Taking Care of MY Health Care was developed to help patients and their caregivers become more secure in opening a dialogue with their health care providers, providing essential information to their health care providers, and offering a convenient, organized format for keeping their important health care data current. My Medicine List, developed with the American Society of Health-System Pharmacists (ASHP) Foundation, helps the patient and family keep track of medications, as well as when and how to take their medicines, vitamins, herbs or other minerals they may use.

"These tools will be a huge step in providing much needed health care information in our Spanish speaking communities in the U.S. They will provide patients and their family caregivers valuable help in their native language and in a format which they can understand, put into practice and use to communicate through translators in hospitals and clinics," said Dyan Bryson, National Director of Community Health Partnership at sanofi-aventis U.S. Cheri Lattimer, Executive Director of the Case Management Society of America and Project Director of NTOCC, stated that "French and Spanish are the two most requested translations in our tool portfolios."

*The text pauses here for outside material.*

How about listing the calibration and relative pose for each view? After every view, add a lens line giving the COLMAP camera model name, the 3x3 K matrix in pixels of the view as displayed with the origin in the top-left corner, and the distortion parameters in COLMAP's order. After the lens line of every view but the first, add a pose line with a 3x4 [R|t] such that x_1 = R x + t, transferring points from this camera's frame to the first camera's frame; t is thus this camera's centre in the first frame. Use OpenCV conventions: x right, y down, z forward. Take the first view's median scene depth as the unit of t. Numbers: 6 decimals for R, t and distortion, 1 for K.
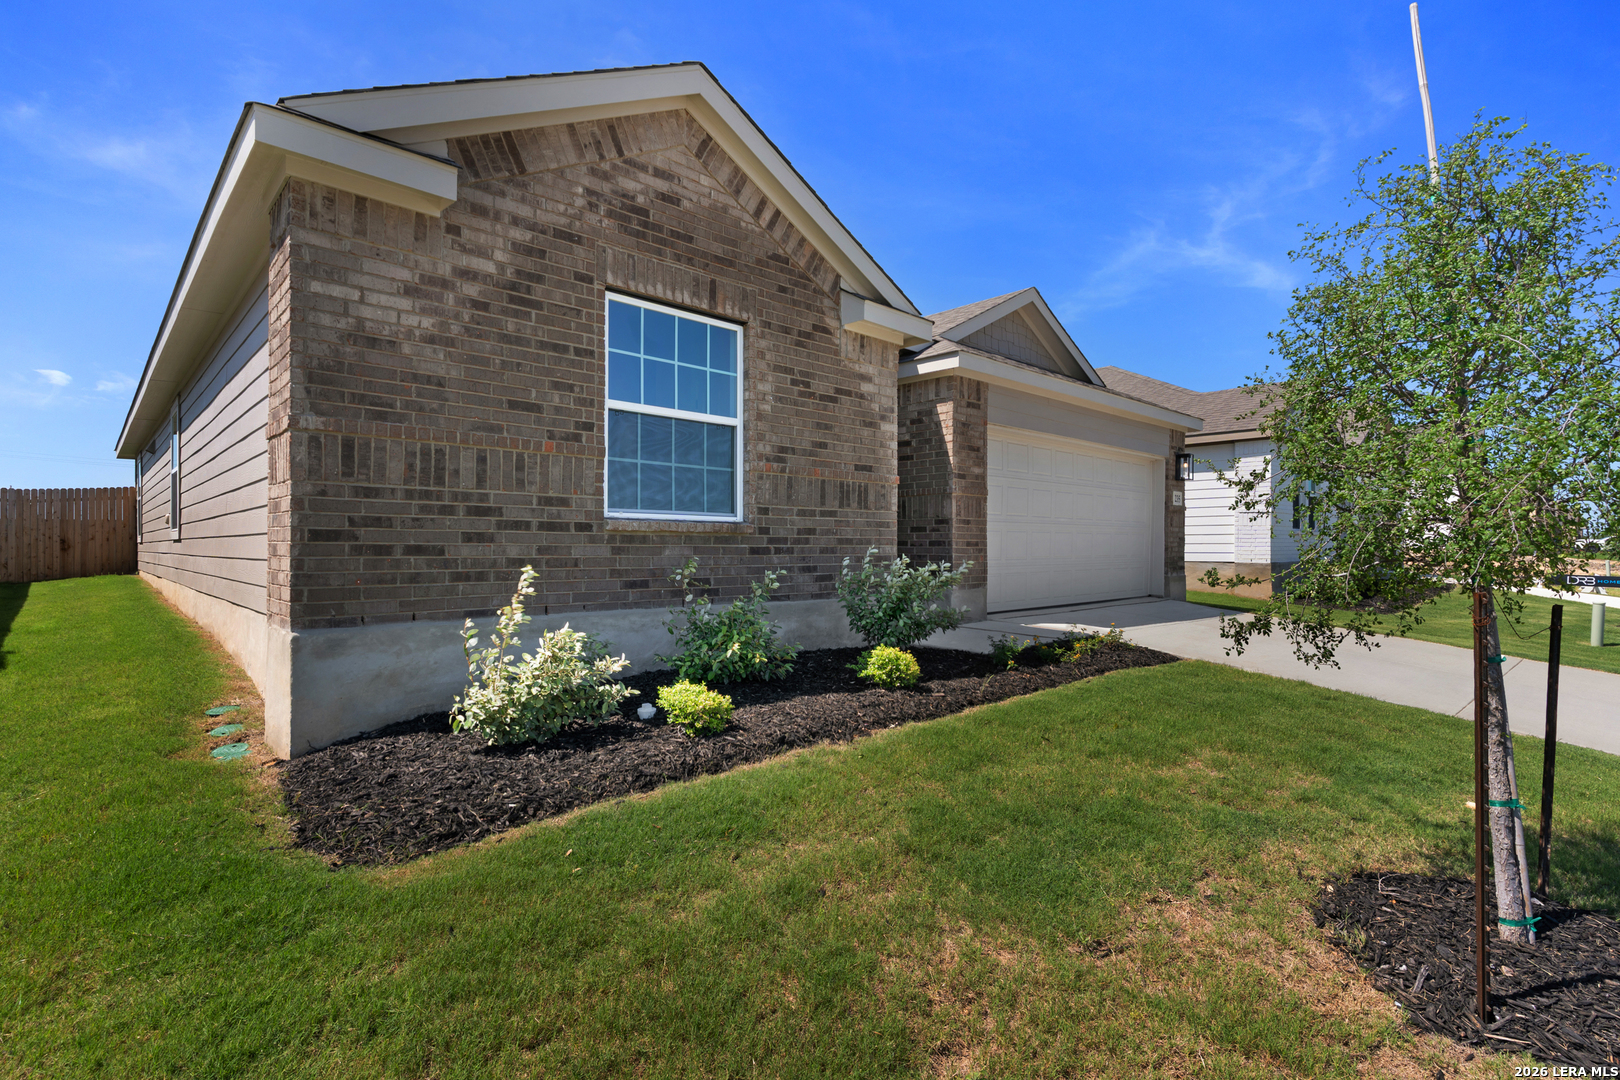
lens RADIAL K [[776.8, 0, 808.6], [0, 776.8, 546.7], [0, 0, 1]] dist [-0.005080, -0.001231]
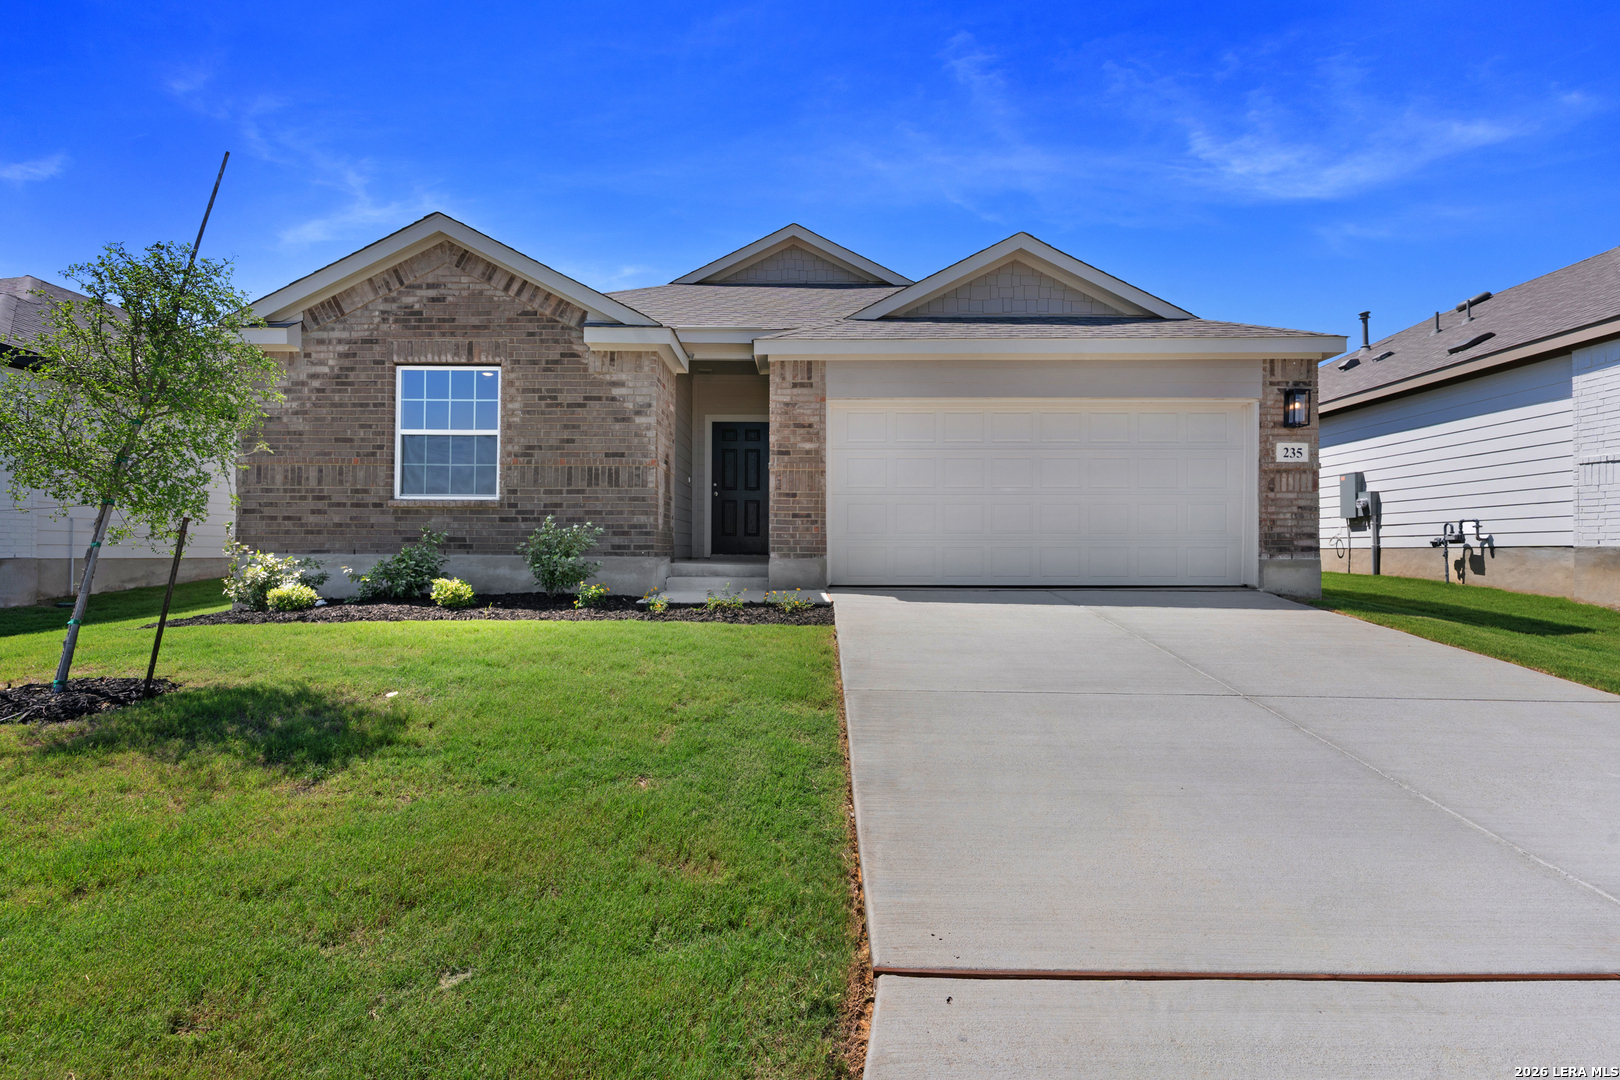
lens RADIAL K [[776.8, 0, 813.3], [0, 776.8, 538.7], [0, 0, 1]] dist [-0.005080, -0.001231]
pose [[0.721205, -0.014702, -0.692565, 1.521925], [-0.001747, 0.999733, -0.023042, 0.082864], [0.692719, 0.017828, 0.720987, 0.402596]]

Both tools serve as useful guides and encourage patients and their caregivers to be active in their health care. Many, especially senior adults and critically ill patients, find it difficult to communicate with health care providers such as a doctor, nurse, pharmacist or social worker. The information collected from using the tools will be a vital step toward having and keeping a complete and current health care record in preparation for each time the patient visits a hospital, nursing center or other health care facility and even when they require home health care. Taking Care of MY Health Care provides eight questions which the patient or their caregiver can use while talking with their health care providers to better understand their medical conditions, medications, supplements, tests, appointments, equipment for their home, and what they need to know when discharged. Because being sick can affect all areas of our lives, the form also provides a check list to remind them to speak with their health care provider about such things as changes in behavior, memory or thinking, financial or health insurance, relationship/intimacy concerns, spirituality/religion and cultural customs affecting their health care. Taking Care of MY Health Care also has a medicine list on the reverse side so that all information is kept in one piece.